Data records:
##############################
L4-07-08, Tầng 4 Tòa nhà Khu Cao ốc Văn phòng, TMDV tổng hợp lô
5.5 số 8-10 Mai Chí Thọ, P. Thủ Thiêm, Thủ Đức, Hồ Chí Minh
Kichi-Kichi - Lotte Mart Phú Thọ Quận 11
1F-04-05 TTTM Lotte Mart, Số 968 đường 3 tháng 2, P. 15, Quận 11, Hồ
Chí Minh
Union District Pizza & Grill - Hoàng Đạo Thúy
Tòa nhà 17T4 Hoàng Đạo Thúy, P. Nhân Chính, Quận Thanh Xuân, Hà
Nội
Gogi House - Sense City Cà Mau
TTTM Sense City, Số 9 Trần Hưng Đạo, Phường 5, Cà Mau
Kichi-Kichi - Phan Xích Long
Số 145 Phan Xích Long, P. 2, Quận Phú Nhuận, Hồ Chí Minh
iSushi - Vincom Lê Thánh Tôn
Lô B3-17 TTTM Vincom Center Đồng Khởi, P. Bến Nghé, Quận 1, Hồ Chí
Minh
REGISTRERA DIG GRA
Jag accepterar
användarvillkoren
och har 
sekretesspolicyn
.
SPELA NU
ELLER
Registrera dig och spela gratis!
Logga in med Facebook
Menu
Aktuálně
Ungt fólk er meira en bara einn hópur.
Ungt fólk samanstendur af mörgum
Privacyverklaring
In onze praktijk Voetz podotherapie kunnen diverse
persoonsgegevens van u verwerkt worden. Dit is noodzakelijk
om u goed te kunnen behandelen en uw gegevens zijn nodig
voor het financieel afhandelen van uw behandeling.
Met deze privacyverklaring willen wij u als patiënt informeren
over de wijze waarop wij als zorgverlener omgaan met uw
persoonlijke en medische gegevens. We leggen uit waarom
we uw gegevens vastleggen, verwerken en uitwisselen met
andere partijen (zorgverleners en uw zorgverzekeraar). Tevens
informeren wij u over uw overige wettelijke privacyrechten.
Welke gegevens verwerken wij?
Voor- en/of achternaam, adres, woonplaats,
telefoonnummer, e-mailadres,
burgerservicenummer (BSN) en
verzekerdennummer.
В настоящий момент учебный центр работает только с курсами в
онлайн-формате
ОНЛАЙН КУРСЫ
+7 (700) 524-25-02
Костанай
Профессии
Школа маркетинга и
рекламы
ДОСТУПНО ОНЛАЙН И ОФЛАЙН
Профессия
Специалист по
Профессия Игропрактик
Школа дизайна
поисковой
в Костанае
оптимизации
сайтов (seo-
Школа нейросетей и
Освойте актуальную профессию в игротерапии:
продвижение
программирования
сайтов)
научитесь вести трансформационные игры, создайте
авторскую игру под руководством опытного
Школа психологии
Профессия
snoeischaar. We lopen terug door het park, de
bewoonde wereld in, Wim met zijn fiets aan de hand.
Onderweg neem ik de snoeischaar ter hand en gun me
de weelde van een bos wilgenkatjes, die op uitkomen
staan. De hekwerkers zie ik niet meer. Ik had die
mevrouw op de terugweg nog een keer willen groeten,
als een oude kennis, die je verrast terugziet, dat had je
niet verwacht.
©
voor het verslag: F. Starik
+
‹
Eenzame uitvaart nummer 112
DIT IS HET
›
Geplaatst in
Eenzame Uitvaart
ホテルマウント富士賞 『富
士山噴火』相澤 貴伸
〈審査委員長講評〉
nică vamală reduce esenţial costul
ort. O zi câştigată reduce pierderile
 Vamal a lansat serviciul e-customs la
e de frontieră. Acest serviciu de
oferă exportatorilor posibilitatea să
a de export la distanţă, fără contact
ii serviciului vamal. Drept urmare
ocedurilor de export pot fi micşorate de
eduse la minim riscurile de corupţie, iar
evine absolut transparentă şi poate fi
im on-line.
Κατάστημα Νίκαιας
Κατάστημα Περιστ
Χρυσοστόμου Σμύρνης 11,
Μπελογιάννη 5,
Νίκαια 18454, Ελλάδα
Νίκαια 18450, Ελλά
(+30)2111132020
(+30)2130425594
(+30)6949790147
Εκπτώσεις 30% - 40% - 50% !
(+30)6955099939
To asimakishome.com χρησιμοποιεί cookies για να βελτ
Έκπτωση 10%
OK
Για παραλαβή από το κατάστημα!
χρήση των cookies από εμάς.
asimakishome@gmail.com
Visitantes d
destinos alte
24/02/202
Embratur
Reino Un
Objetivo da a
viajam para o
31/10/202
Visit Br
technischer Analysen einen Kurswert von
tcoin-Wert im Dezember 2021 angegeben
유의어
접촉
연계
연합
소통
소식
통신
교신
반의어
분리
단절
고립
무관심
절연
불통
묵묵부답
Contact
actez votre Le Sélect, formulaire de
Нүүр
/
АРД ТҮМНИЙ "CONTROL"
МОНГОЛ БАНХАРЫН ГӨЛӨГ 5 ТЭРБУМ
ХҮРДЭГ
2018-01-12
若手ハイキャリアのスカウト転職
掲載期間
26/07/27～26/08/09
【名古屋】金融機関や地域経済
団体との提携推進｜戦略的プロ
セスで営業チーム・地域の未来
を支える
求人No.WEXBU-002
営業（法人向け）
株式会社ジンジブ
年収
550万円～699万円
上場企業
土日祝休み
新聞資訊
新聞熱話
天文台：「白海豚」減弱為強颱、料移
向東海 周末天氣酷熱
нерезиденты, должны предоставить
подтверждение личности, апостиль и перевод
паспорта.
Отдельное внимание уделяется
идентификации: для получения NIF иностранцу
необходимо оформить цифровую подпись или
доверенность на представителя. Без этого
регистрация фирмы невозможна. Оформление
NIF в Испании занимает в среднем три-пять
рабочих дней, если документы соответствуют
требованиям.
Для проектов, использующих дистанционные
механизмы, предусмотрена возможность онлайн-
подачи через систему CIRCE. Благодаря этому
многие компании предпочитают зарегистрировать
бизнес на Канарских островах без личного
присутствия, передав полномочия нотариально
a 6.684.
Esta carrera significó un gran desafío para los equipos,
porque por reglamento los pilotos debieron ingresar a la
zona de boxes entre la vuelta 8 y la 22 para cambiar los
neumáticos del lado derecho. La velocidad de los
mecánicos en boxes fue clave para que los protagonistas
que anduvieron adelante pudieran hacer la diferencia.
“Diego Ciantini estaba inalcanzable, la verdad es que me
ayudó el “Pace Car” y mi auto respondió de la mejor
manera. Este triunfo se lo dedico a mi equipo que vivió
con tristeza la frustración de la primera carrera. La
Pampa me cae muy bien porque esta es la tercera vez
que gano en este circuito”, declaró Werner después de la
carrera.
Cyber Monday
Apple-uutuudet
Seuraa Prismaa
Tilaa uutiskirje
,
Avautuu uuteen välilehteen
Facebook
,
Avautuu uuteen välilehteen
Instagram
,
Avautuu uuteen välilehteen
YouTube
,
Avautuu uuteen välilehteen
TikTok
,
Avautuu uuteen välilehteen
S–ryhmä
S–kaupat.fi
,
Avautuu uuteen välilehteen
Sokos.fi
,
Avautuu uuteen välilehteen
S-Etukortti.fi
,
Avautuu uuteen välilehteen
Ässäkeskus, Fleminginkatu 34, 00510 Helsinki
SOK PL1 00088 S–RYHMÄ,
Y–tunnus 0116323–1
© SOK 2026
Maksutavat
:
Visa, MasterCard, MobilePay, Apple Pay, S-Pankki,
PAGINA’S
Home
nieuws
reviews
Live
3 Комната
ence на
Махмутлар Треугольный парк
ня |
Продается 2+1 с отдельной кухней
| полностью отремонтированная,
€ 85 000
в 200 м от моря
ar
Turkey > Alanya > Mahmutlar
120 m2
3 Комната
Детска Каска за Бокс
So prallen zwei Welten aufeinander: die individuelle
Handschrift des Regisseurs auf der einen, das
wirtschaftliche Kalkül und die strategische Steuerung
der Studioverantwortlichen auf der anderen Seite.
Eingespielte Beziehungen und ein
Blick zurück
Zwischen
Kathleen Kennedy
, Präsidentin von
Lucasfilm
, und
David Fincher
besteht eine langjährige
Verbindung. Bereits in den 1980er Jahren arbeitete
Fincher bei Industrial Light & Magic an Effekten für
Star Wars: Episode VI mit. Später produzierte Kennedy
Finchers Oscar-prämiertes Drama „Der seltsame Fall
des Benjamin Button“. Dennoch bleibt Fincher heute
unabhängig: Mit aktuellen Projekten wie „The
##############################
- **WHAT TO WORK ON**: Which lines belong in the answer? Exactly those from the first line of the entries through the line holding "Số 145 Phan", inclusive, copied unchanged.

- **RESULT FOR THIS TASK**:
L4-07-08, Tầng 4 Tòa nhà Khu Cao ốc Văn phòng, TMDV tổng hợp lô
5.5 số 8-10 Mai Chí Thọ, P. Thủ Thiêm, Thủ Đức, Hồ Chí Minh
Kichi-Kichi - Lotte Mart Phú Thọ Quận 11
1F-04-05 TTTM Lotte Mart, Số 968 đường 3 tháng 2, P. 15, Quận 11, Hồ
Chí Minh
Union District Pizza & Grill - Hoàng Đạo Thúy
Tòa nhà 17T4 Hoàng Đạo Thúy, P. Nhân Chính, Quận Thanh Xuân, Hà
Nội
Gogi House - Sense City Cà Mau
TTTM Sense City, Số 9 Trần Hưng Đạo, Phường 5, Cà Mau
Kichi-Kichi - Phan Xích Long
Số 145 Phan Xích Long, P. 2, Quận Phú Nhuận, Hồ Chí Minh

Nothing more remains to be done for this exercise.